Then you have all the less-enterprisy stuff video and photo editing, filters, chess programs w/e...

And lastly the biggest point is that Windows and consumer grade hardware is where most developers and students live, good luck running ROCm on your laptop, and no I really mean it it's officially not supported and in reality even if you manage to get a moderately compatible chip you'll encounter more bugs than on Klendathu.

Don't underestimate the importance of software that runs everywhere and just works. Node.JS didn't became popular because JavaScript on the backend was something that was desperately needed, it became popular because you had a plethora of front-end developers that had little to no knowledge of server-side languages and frameworks.

Unlike what HN and recruiters would like you to believe most developers can't learn 10 languages and frameworks, and definitely not well sure some can but the vast majority of developers don't spend 9 hours working and 9 hours hacking, for every dev with a github account that needs it's own storage rack there are 10,000 that just do 9 to 5 and check out.

If on one hand you have a solution that forces you to pick from a narrow list of linux kernels and supported distros and an extremely narrow list of GPUs and still encounter bugs on every corner so you can maybe produce something that if it runs would only run on the same system as yours vs on the other hand a solution that would run on any OS that supports an NVIDIA GPU you'll pick the latter unless you are really really bored.

And that is before you entertain the marketability and job prospects of learning CUDA vs ROCm, one allows you to get a job at any place that ships something that runs on a GPU it doesn't matter if it's something that occupies 1000 racks and might become sentient or something that filters excel spreadsheets faster the other one doesn't.

> And no I'm not joking https://on-demand.gputechconf.com/gtc/2010/presentations/S12...

Thank you for sharing the link and correcting my information bias. It sounds like the "workstation," compute world is a forest of deep niches.

You make a lot of good points about the staying power of Windows. I am excited about all the moves towards a complete Linux desktop, but am not imagining that it will be mainstream.

I’m not sure if it’s a forest of deep niches, at this point I would say that the niche is the 7 figure server racks with A100’s outisde of the cloud providers...

There are still more use cases for GPU compute on the edge than in the datacenter and that likely won’t change.

And for Linux on the enterprise desktop well then ROCm can’t run in WSL2, CUDA can so yet another reason to bloody support Windows...

Because WSL2 is ironically probably the way forward for Linux on the desktop for the majority of the computerized workforce.

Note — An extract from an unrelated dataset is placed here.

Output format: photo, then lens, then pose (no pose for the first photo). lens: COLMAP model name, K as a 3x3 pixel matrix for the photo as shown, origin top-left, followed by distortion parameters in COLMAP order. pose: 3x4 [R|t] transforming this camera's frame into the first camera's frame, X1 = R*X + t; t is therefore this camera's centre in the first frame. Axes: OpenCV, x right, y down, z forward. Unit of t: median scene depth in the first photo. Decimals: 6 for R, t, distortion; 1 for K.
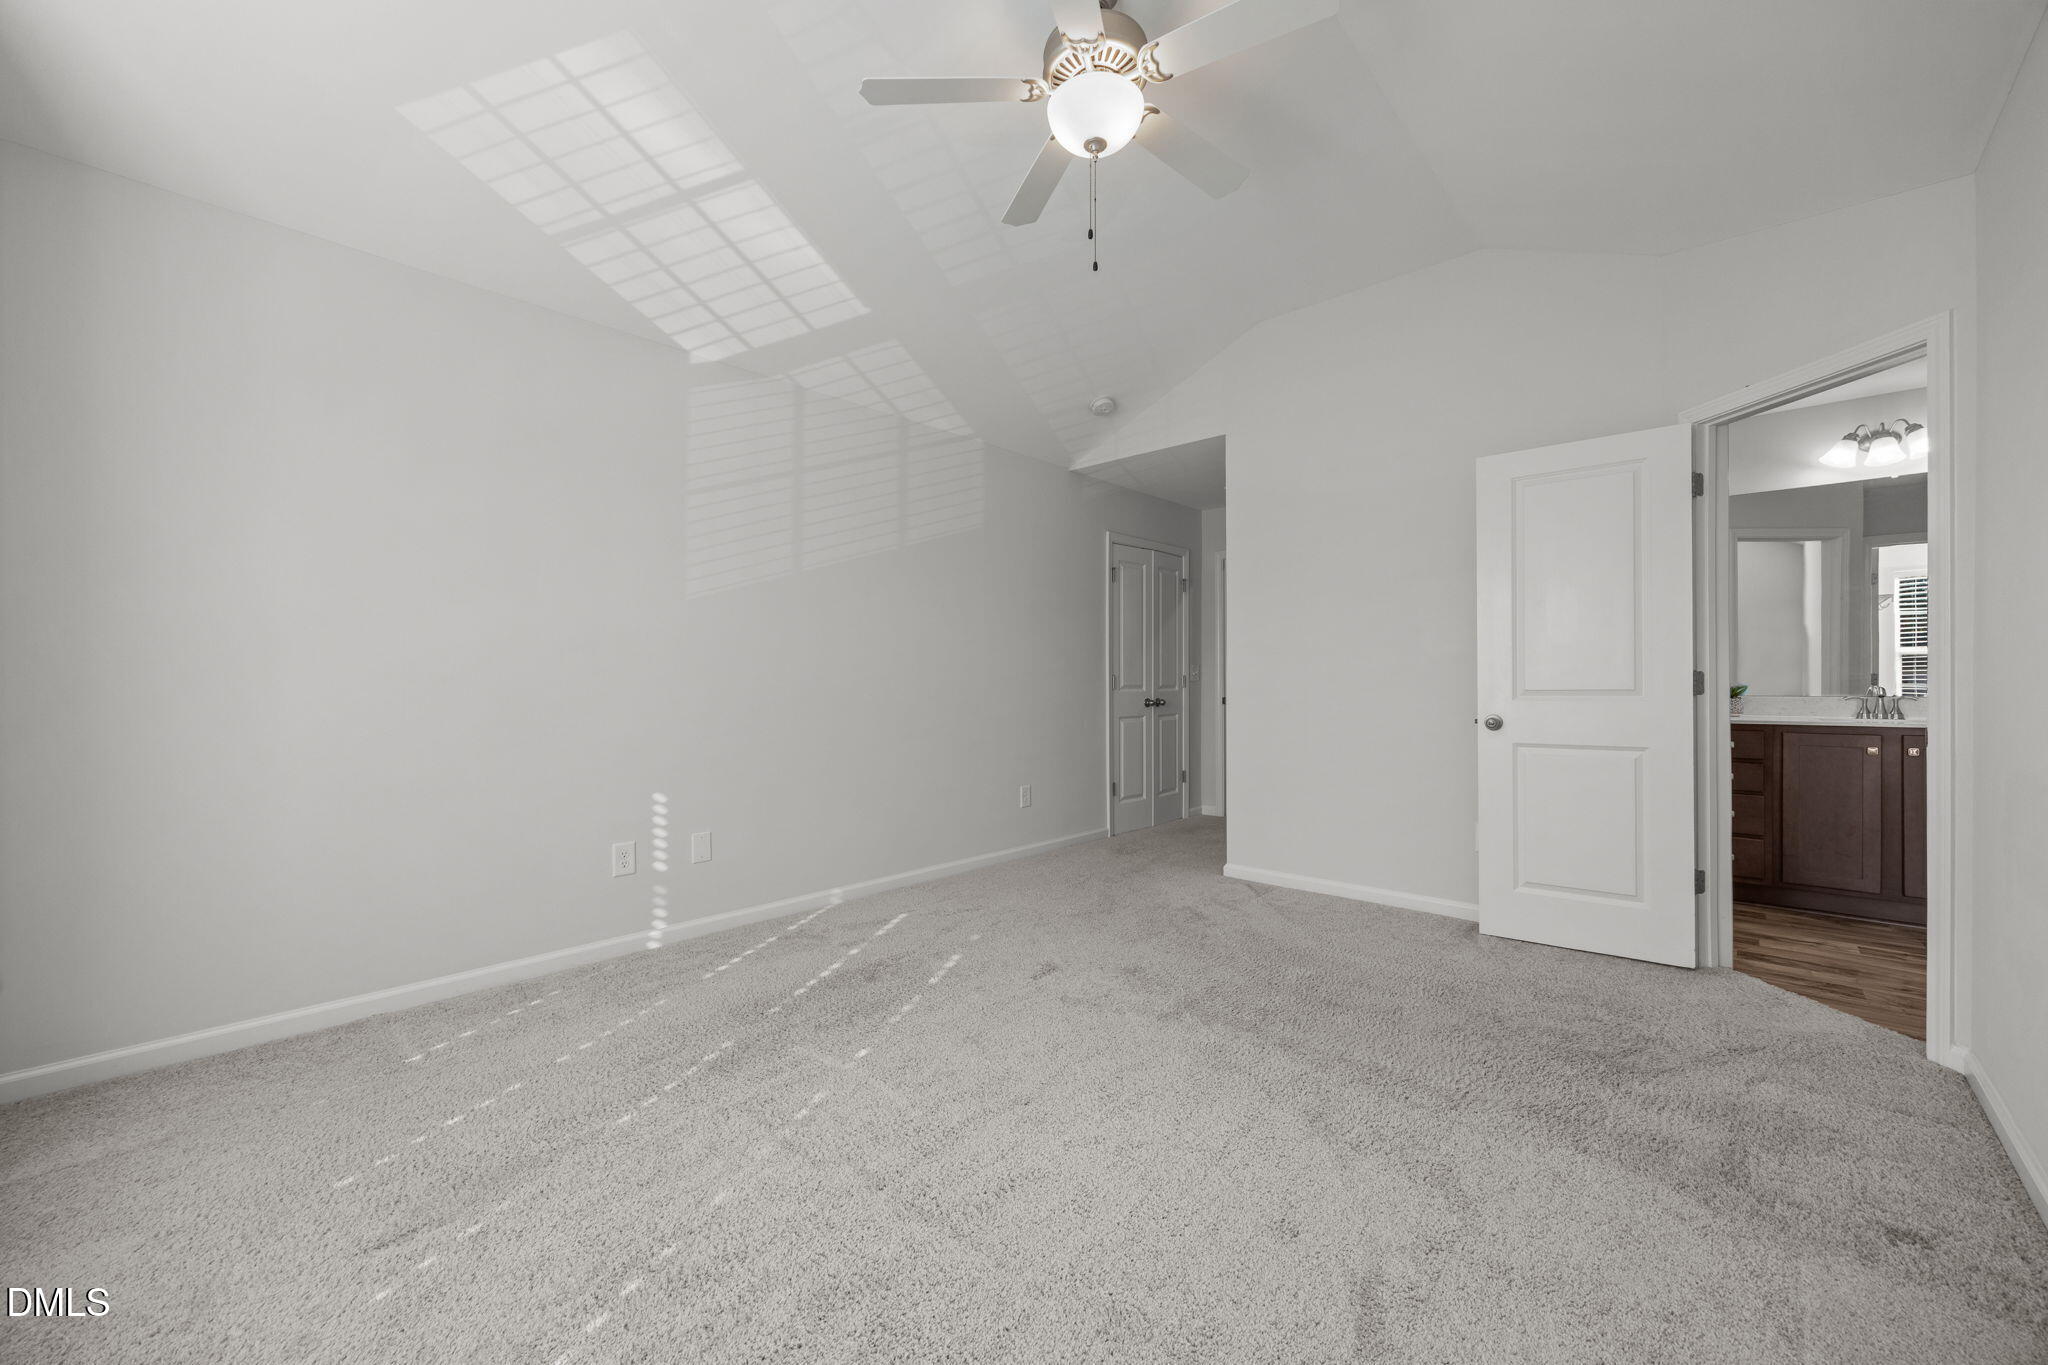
lens RADIAL K [[790.6, 0, 1032.3], [0, 790.6, 681.1], [0, 0, 1]] dist [-0.001324, -0.000226]
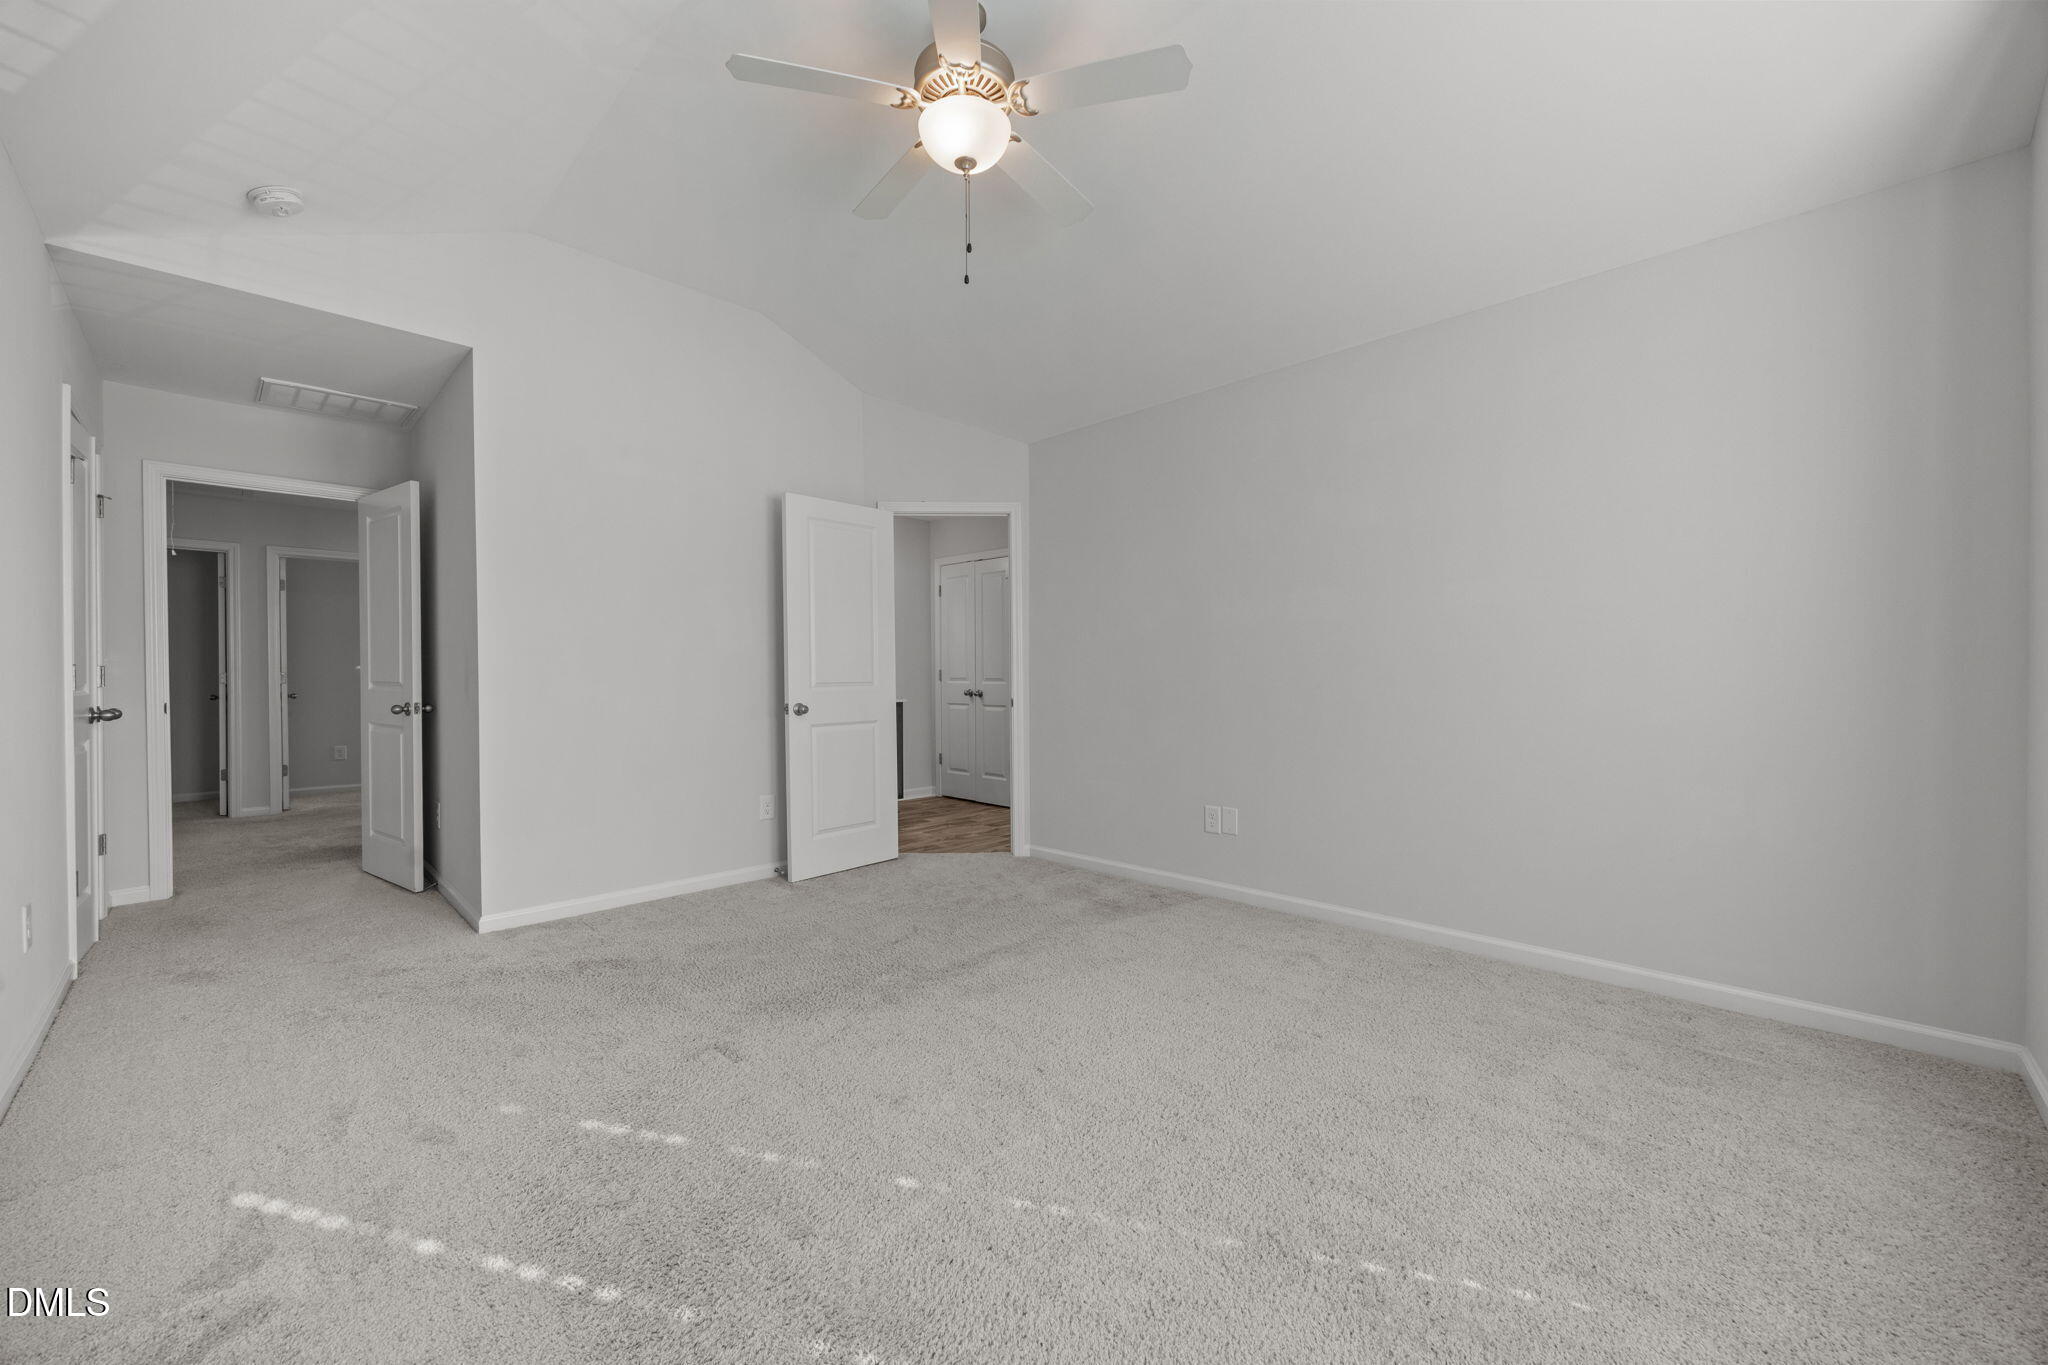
lens RADIAL K [[790.6, 0, 1032.3], [0, 790.6, 681.1], [0, 0, 1]] dist [-0.001324, -0.000226]
pose [[0.038083, -0.007216, 0.999249, -0.704356], [-0.001228, 0.999973, 0.007268, -0.002582], [-0.999274, -0.001504, 0.038073, 0.636228]]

> There are of course workstation type acceleration tasks like simulation that are very windows heavy(e.g. ANSYS)

Funny you mention ANSYS specifically as they seem to have pretty decent Linux support:

https://www.ansys.com/solutions/solutions-by-role/it-profess...

Although only on nVidia hardware if I'm interpreting it right

> Funny you mention ANSYS specifically as they seem to have pretty decent Linux support:

With ANSYS in particular the question is who is doing the simulation. If the engineer is doing it, many engineering tools are windows only (although this has been improving) so it makes sense to run ANSYS under windows as well so you can be close to your modelling software. If the stress or EM guys are separate from the designers, then it shouldn't matter as much.

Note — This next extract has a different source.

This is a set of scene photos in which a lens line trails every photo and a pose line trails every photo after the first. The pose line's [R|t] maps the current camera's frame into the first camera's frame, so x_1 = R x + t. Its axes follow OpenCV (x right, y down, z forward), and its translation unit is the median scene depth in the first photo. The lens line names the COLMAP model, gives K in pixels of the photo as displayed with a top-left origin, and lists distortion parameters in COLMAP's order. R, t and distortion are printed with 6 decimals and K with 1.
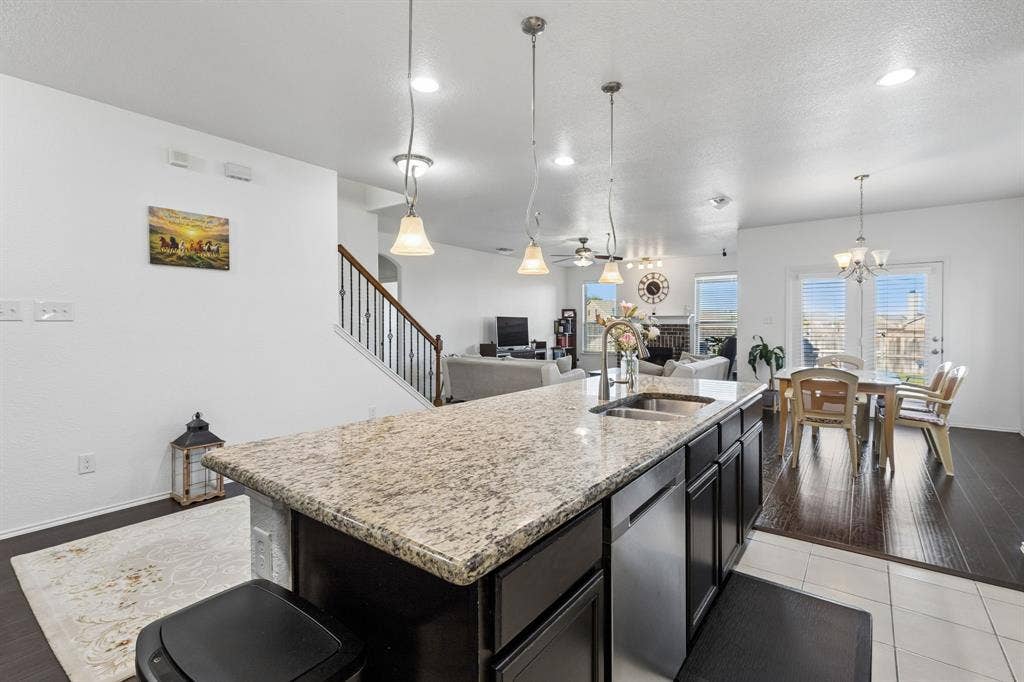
lens RADIAL K [[465.8, 0, 515.0], [0, 465.8, 334.4], [0, 0, 1]] dist [0.005727, -0.000260]
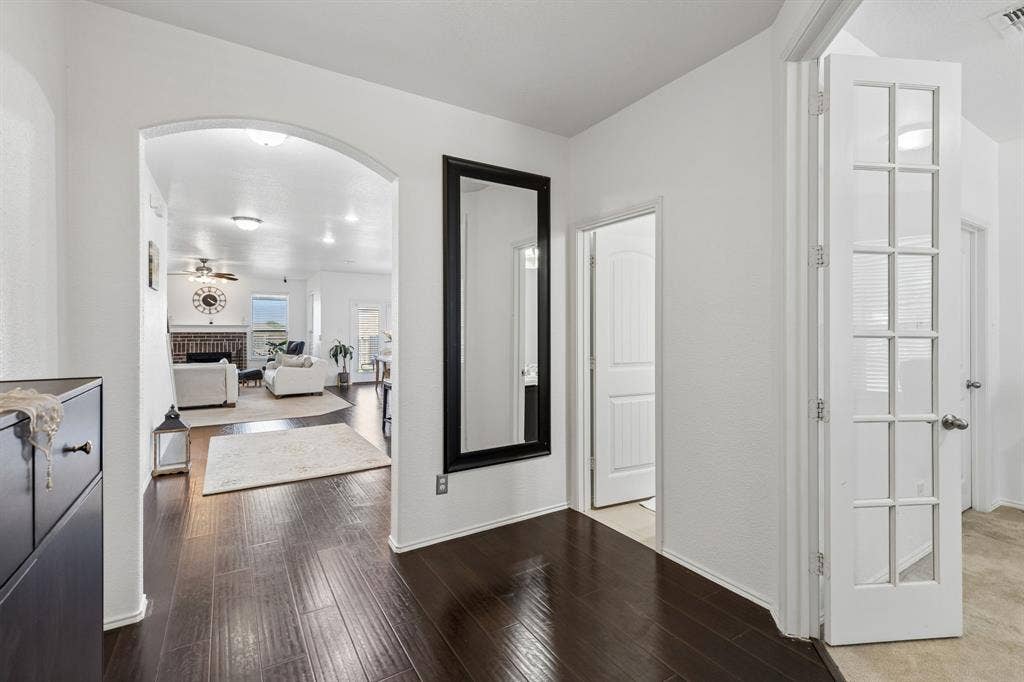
lens RADIAL K [[465.8, 0, 515.8], [0, 465.8, 334.4], [0, 0, 1]] dist [0.005727, -0.000260]
pose [[0.372354, -0.007076, 0.928064, -0.502367], [0.018643, 0.999826, 0.000144, -0.002692], [-0.927903, 0.017248, 0.372422, -0.117531]]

I would love to see all productivity tools move to Linux and things have been getting a lot better over the years. Personally I'm excited around the noise that Microsoft was exploring office for Linux, as office is the only reason I ever boot into windows. What a godsend it would be to be able to program and run all my productivity software at the same time.

Yes, AMD’s fuckup in compute isn’t just ROCm but also their OpenCL support on Linux.

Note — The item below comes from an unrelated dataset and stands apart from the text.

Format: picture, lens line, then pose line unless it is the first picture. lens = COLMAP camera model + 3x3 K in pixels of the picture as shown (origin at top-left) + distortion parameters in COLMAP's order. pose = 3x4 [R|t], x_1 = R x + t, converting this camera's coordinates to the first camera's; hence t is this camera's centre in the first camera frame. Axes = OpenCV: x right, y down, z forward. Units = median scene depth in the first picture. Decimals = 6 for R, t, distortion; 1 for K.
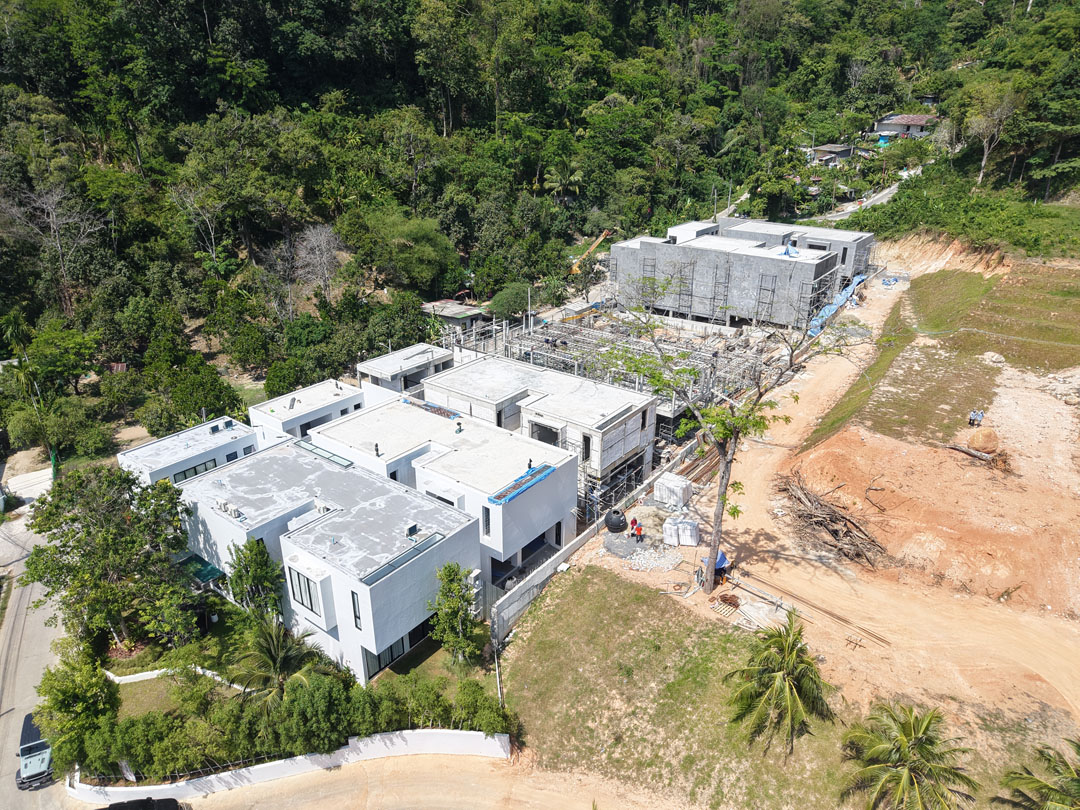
lens RADIAL K [[722.3, 0, 533.3], [0, 722.3, 407.9], [0, 0, 1]] dist [0.012860, -0.008934]
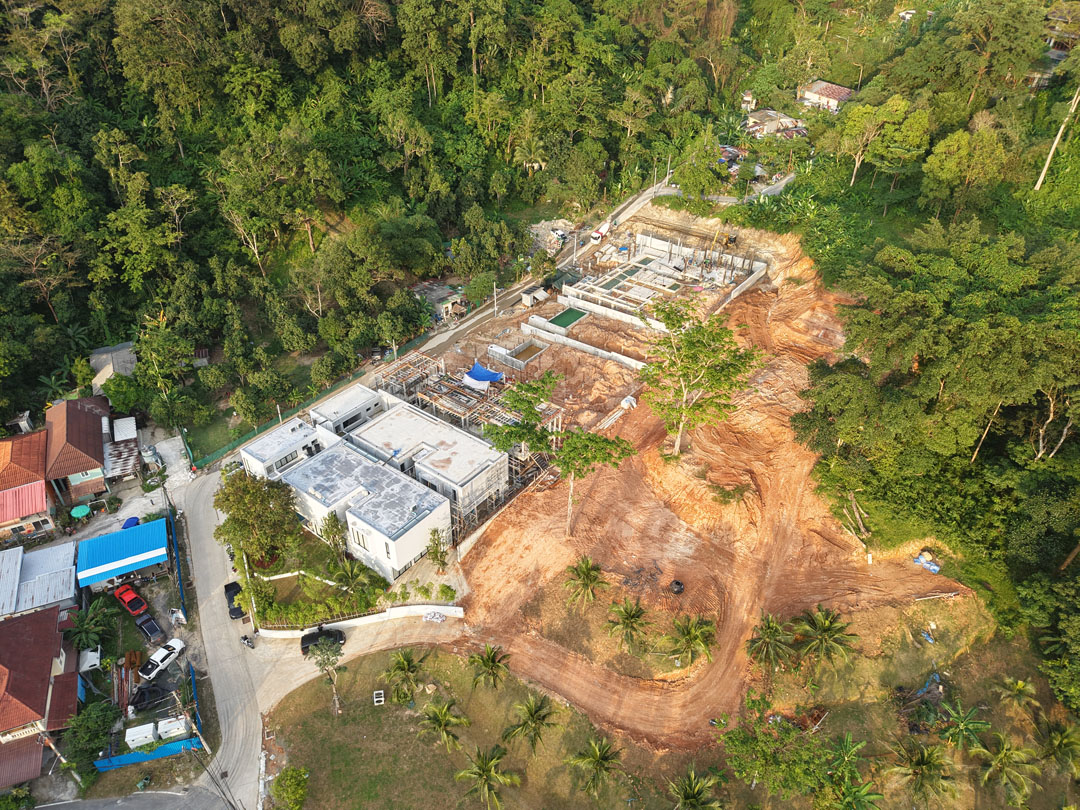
lens RADIAL K [[726.6, 0, 532.9], [0, 726.6, 403.6], [0, 0, 1]] dist [0.007192, -0.004559]
pose [[0.999974, 0.005229, 0.005050, 0.094762], [-0.006122, 0.980355, 0.197147, -0.337606], [-0.003920, -0.197173, 0.980361, -0.585934]]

Windows still gets semi-decent support especially for their WS cards but Linux oh-boy...

Do not believe it. They wrote it for Windows and ported it badly.

Source: Struggled for months to get ANSYS to work even crappily on three different distros of Linux, two of which were clean installs of "officially supported" distros.

Eventually gave up, bought Windows, and installed it on that. Worked immediately.

That’s kind of the make-or-break plan for Frontier and El Capitan [1]. They’re having all the science folks try using ROCm and the HIP recompiler thing. We’ll see how that shakes out in practice.

[1] https://www.anandtech.com/show/15581/el-capitan-supercompute...

LLNL writes their own stack usually, I don't see the main API for El Capitan being anything but OpenMP and LLNL can and has written their own compilers and libraries for other GPU powered supercomputers.
Sure, but other folks have to make use of it, too. Not everyone's code will be abstracted from CUDA. They're trying to get folks on Summit to test out HIP more strongly. Repeating my comment from last summer [1] that linked to the "try to use HIP" [2]:

> The OLCF plans to make HIP available on Summit so that users can begin using it prior to its availability on Frontier. HIP is a C++ runtime API that allows developers to write portable code to run on AMD and NVIDIA GPUs. It is essentially a wrapper that uses the underlying CUDA or ROCm platform that is installed on a system. The API is very similar to CUDA so transitioning existing codes from CUDA to HIP should be fairly straightforward in most cases. In addition, HIP provides porting tools which can be used to help port CUDA codes to the HIP layer, with no loss of performance as compared to the original CUDA application. HIP is not intended to be a drop-in replacement for CUDA, and developers should expect to do some manual coding and performance tuning work to complete the port.

[1] https://news.ycombinator.com/item?id=20495637

[2] https://www.olcf.ornl.gov/wp-content/uploads/2019/05/frontie...